Now that the pots have so many plants growing in them, if they're still small, hopefully you can remove excess plants to leave just two or three in each pot without disrupting the roots of the ones you want to keep. It might have been better to just sow half a dozen seeds in each pot, because then it's easier to pull out weaker seedlings as they start to grow. If you can't remove plants without destroying them all, you might need to start again; hopefully you have some seeds left.
In response to your comment, you're right, supermarket potted herbs have more than one plant growing in the pot. This is done for speed, to get them ready for market quicker, and they only last a limited time if left uncut before they start to keel over.

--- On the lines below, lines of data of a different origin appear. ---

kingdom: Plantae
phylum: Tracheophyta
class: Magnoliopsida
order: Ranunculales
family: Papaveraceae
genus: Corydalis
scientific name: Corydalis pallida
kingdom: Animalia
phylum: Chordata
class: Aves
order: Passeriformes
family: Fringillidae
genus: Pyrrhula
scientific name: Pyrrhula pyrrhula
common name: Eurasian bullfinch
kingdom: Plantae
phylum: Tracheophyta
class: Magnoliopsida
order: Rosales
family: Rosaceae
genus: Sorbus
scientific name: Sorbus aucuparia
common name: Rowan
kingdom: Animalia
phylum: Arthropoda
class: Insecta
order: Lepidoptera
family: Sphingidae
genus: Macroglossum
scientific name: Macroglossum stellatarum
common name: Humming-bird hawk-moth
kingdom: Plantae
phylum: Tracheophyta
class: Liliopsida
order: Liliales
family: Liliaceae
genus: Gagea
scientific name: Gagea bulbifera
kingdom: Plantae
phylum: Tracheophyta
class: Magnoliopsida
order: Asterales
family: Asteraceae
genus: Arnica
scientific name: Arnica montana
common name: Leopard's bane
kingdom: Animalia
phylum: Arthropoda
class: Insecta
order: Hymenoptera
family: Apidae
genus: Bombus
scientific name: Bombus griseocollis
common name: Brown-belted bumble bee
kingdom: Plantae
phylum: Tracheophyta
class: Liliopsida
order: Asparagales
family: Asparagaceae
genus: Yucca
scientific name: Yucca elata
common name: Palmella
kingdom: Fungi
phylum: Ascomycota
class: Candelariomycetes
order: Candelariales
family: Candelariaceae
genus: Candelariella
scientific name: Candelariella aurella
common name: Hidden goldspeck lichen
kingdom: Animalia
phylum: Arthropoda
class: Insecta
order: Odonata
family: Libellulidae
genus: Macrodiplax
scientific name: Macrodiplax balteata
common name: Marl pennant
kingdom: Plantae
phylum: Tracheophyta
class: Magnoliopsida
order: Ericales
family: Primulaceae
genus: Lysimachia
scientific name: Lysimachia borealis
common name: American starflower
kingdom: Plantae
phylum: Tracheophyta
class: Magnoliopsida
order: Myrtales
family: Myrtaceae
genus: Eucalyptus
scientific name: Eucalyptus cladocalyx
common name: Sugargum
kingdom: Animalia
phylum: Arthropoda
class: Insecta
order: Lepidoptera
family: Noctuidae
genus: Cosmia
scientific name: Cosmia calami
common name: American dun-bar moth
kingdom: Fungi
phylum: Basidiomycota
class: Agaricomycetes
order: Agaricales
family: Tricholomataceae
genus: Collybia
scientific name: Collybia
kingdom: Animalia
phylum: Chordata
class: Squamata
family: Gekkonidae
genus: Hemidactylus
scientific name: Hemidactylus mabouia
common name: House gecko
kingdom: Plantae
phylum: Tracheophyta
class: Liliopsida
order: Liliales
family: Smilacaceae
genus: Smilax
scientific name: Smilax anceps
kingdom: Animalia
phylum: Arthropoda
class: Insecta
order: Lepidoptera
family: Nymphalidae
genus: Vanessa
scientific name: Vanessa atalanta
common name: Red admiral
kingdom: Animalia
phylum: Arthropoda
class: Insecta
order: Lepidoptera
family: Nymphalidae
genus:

If you're going to sow straight into your large pots, put half a dozen, spaced out, in each one, and allow 3 basil, 3 Coriander and two maximum Oregano to grow on, removing the rest. Unless, that is, you want to keep all six, cut them mercilessly as they get to a useable size, then re-sow from seed again in a couple of months, it's really down to how many leaves you need and how often you'll be using them.
The disparity between planting distances when grown outside is because, in that situation, the plants are given sufficient space to develop and grow properly, at both root and branch level, which means perennial ones (oregano for instance) can be used for cropping, but will survive year on year, and the annual ones (you'd sow more of those outdoors too if you use a lot) will carry on right through the growing season, without the need for frequent re-sowing.